In its waning days, the administration of President George W. Bush may roll out a number of new environmental regulations, the effects of which could persist long after Bush leaves office on 20 January 2009.
Last week, for instance, the US Environmental Protection Agency (EPA) instituted new environmental regulations for factory farms. The EPA says that the regulations would curb the amount of nitrogen, phosphorus and sediment entering waterways, and farm operators have greeted it with cautious optimism. But environmentalists say a loophole in the rule would scale back environmental protection by effectively allowing operators to police themselves — on these and other requirements — under the Clean Water Act.
Environmentalists and public-policy watchdogs are expecting similar industry-friendly regulatory changes in the coming months. Such 'midnight regulations' have become common practice in recent decades as presidents, both Republican and Democrat, seek to leave their mark on public policy.
More than a dozen rules that could be changed are being monitored by OMB Watch, a Washington DC-based advocacy group, and others. One of these rules would make it easier for mountain-top mine operators to dump debris in streams. Others would ease air-quality restrictions on power plants operating near national parks and wilderness areas, and would make it easier for utilities to update old power plants without triggering a requirement to install modern pollution controls.
"There are a lot of rules out there that could potentially move forward, and it's doubtful that environmentalists would be pleased with very many of them," says Michael Livermore, executive director of the Institute for Policy Integrity at the New York University School of Law. "It's bare politics. They want to enact as much of their agenda [as they can] before they get out of office."
Although incoming presidents can in some cases block 11th-hour regulations, it can be difficult for agencies to reverse course in a rule-making process that is, theoretically, separate from the political fray. When Bush came to office in 2001, he immediately put a hold on all regulations passed shortly before Bill Clinton left the White House. Even so, some of Clinton's policies endure: a rule protecting almost 60 million acres of roadless areas, for instance, remains in force even though the legal battle continues eight years later.
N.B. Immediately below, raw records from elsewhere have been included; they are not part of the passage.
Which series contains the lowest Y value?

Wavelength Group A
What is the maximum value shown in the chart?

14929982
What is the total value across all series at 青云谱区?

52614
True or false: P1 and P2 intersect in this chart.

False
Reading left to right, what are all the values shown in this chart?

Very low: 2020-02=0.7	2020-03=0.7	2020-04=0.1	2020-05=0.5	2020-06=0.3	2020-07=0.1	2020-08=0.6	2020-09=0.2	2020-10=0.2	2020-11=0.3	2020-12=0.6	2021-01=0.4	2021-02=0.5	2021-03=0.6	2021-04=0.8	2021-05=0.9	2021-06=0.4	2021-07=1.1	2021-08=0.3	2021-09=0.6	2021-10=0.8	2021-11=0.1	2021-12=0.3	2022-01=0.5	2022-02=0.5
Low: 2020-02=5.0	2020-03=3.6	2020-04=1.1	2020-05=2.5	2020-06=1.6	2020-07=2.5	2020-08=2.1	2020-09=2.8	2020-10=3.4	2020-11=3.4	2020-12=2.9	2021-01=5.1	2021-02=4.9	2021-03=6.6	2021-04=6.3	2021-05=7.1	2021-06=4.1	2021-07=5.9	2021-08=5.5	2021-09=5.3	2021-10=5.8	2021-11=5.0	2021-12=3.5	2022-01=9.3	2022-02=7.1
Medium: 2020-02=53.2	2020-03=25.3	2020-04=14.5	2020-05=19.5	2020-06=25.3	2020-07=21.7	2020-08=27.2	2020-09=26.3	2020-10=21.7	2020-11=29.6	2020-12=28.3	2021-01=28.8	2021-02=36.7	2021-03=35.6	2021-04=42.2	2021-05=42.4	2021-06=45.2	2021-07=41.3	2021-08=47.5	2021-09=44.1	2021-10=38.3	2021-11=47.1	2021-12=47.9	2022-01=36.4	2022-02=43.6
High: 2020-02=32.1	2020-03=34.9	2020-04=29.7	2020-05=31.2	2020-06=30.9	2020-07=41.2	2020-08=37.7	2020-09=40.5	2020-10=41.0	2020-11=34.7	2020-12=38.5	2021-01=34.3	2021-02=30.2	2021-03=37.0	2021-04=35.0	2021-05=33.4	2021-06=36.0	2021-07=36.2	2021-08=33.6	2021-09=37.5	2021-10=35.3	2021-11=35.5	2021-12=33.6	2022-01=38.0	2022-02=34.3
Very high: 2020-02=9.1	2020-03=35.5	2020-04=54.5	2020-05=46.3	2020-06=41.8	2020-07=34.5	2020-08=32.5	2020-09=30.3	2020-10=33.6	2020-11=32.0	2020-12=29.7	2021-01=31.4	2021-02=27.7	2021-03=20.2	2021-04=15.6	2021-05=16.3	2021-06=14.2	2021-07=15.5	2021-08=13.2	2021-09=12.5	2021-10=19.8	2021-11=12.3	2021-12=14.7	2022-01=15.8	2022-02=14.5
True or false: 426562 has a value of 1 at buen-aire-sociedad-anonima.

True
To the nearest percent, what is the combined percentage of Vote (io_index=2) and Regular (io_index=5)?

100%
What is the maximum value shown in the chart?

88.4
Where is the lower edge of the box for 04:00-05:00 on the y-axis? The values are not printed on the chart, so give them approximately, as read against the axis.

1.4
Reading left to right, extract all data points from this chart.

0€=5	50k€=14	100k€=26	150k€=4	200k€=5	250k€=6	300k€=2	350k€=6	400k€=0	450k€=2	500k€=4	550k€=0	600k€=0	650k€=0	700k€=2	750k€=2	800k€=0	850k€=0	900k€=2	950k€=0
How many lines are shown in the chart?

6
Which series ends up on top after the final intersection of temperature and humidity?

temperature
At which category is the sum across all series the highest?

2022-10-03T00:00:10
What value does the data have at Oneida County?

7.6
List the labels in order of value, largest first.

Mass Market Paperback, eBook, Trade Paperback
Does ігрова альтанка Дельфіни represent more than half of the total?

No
This year, White House chief of staff Joshua Bolten issued a memo on 9 May directing all agencies to propose any new regulations before 1 June. But the administration proposed several controversial regulations after that date. One of these would scale back the requirement for Endangered Species Act consultations with federal biologists on projects such as roads and pipelines. Another would require the Department of Labor to conduct risk assessments for toxic chemicals on an industry-by-industry basis. The new rule would make such assessments more difficult, Livermore says, and the resulting standards less protective.
In trying to keep the last-minute rulemaking to a minimum, Bolten also directed that regulations be finalized by 1 November. Many are, however, still working their way through the system. "What we are learning is that the deadlines are not very firm," says Rick Melberth, who heads federal regulatory policy at OMB Watch.
Agencies can sometimes pull back rules that have not come into effect, generally within 30 to 60 days of their being issued. But once a rule has come into effect, Melberth says, the administration must start over — or simply dedicate fewer resources to its implementation.
White House officials say that Bolten's memo was never intended as a moratorium on regulatory activity. Many of the rules have been under discussion for years and could be finalized in the next administration. "It's a matter of due diligence," says Jane Lee, spokeswoman for the Office of Management and Budget, which oversees federal regulatory changes. "We are going to make sure that all regulations have the benefit of a thorough and full review."